There are the (now sadly usual) signs of inadequate editing—double words, misspellings, and the like. Sometimes the editing is unwittingly funny, as when we read: “whether or not [Jennie] had been his mistress as Prince of Wales, she was deeply fond of him,” which suggests a sex-change operation. (196). The facts get more than a bit hazy—are readers aware that around 1911, Churchill “used 50,000 troops to crush a railway strike” (199)? The jacket on the British edition has a picture of Jack Churchill labeled as Winston!

Higham, author of “secret lives” of Howard Hughes and the Duchess of Windsor, seems as interested in the seamy social history of the 19th century elite. We get lots of asides about the sharp economic and social divides of the gilded age, and the sexual peccadilloes of the rich, interspersed with details of Jennie’s life. Indeed, we dwell more on her roguish father Leonard (with almost nothing on her mother) during the first two decades of Jennie’s life. Some of this commentary almost seems like filler to flesh out a relatively brief book, in spite of the rushed character of other sections. Broad comments carry no support or commentary. such as the notion that Jennie loved Jack more than Winston while having more in common with the latter (213).
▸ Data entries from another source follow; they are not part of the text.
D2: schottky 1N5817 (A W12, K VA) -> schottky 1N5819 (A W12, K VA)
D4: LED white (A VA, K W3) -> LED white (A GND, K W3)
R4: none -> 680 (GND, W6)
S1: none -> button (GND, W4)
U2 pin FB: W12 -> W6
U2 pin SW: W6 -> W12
While the text appears to have been researched through a long list of archives, how could the author fail to mention Ralph Martin’s two-volume, 900-page biography in his listing of published sources, even though he makes text references to it? Martin barked up some of the same seamy trees (his book was withdrawn in England for falsely alleging that Jack was not Lord Randolph’s son). Higham implies that he corrects his predecessors, but there are no real notes and only informal documentation; we are told simply that earlier biographers (usually un-named) have erred in one way or another, and here is the true story.
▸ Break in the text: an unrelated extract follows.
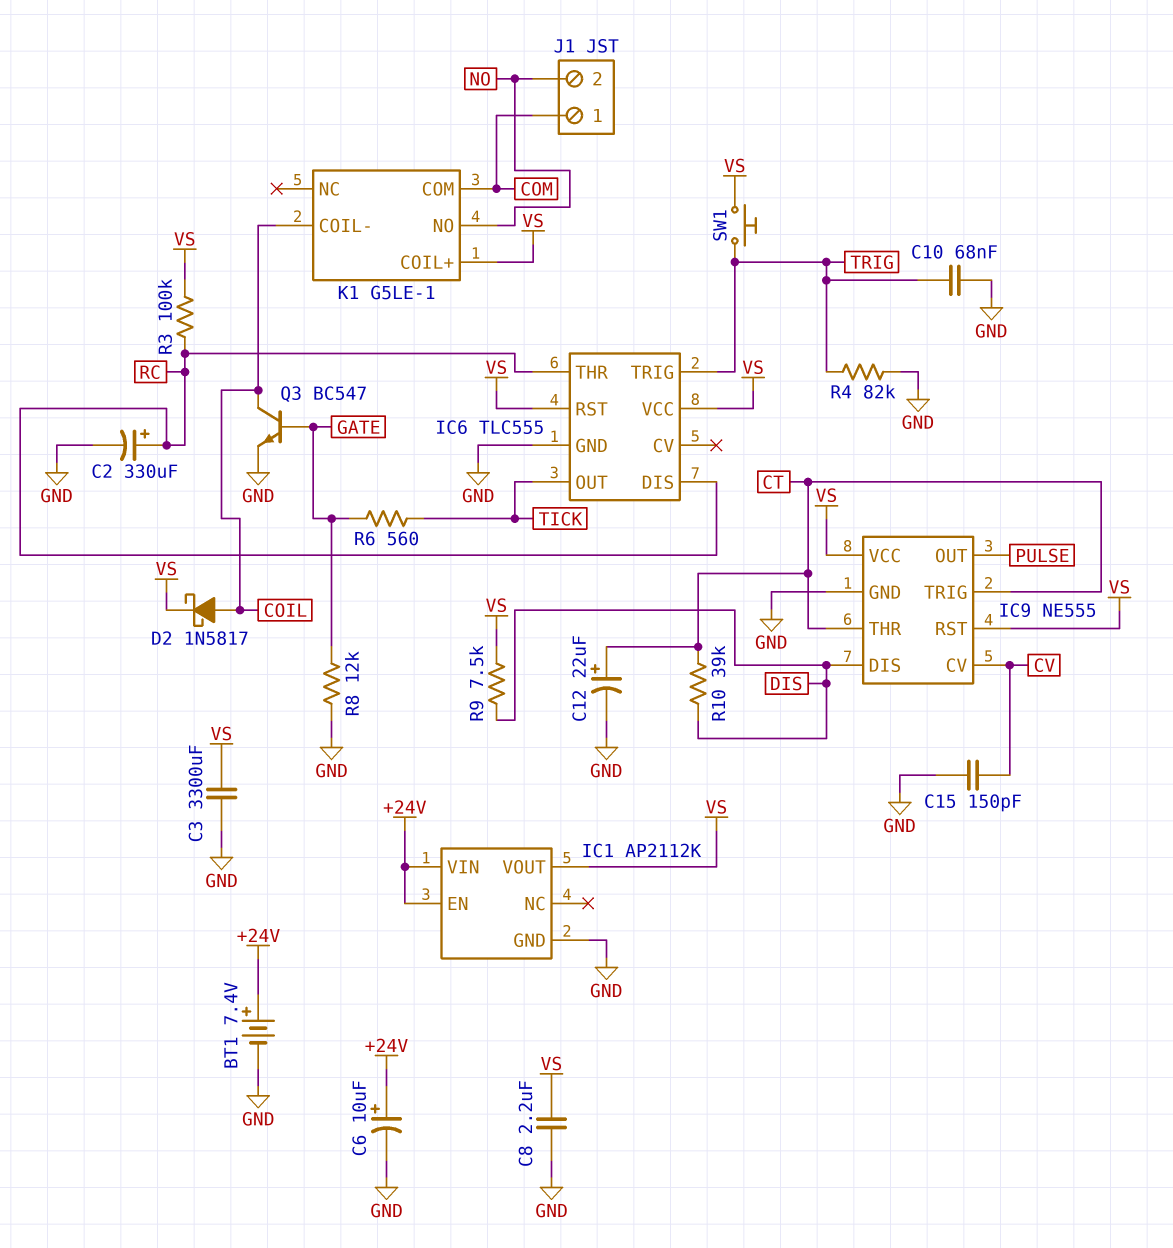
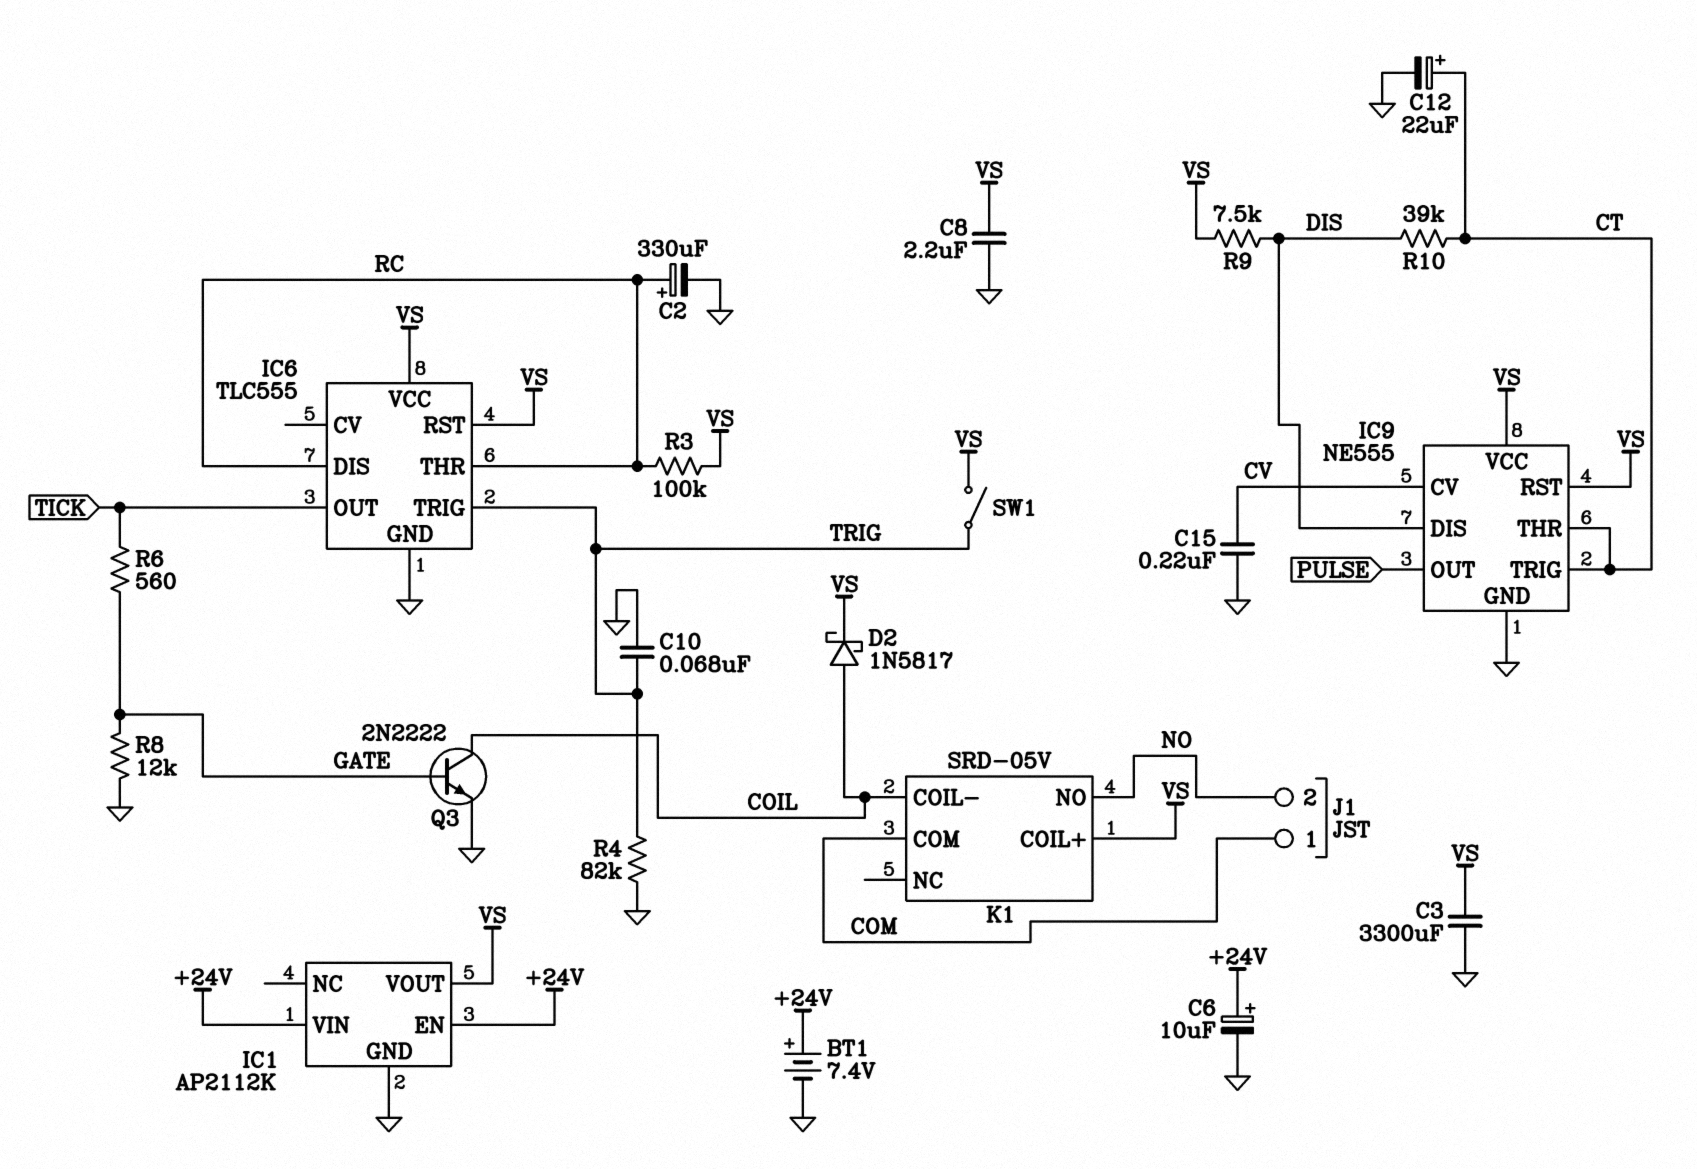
C15: 150pF (CV, GND) -> 220nF (CV, GND)
K1: G5LE-1 -> SRD-05V
Q3: NPN BC547 (B GATE, C COIL, E GND) -> NPN 2N2222 (B GATE, C COIL, E GND)
SW1: button (TRIG, VS) -> switch (TRIG, VS)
Too many asides are unexplained or have nothing to do with Jennie. Queen Victoria allegedly “detested” Lord Randolph (41), but we are not told why. And it gets almost numbing trying to keep up with the bed-hopping. Perhaps there should have been a family tree as a guide to who was sleeping with whom.

Does Higham add to our knowledge of Lady Randolph Churchill? No. There are hardly any aspects of her life here that have not covered more thoroughly in previous biographies and Jennie’s memoirs.

Higham does mention an unusual 1914 lawsuit filed by Jennie against Jack and Winston (over, of course, money, specifically the terms of Randolph’s will). Her lawyer was her son’s good friend F. E. Smith, and Jennie won. Having produced this case, which he says no previous biographer has mentioned, Higham gives it all of one page, based apparently on a single press account (206-07). At virtually the same time, Higham tells us that Jack supported his mother in her divorce proceedings from second husband George Cornwallis-West, and that all the family summered together.

Something is odd about this story. Take the bit about the Lusitania sinking (214), which had nothing to do with Jennie; the tragedy is Winston’s fault and all but described as the reason he was forced from the Admiralty. Gallipoli is mentioned, but with little detail. We are told incorrectly that the Cabinet prevented WSC serving on the front after he left the government.

Higham’s entire analysis of Lady Randolph, in wrapping up his tale, consists of three paragraphs added as a “postscript.” Readers, please save your money for something more useful. This seems little better than hack work.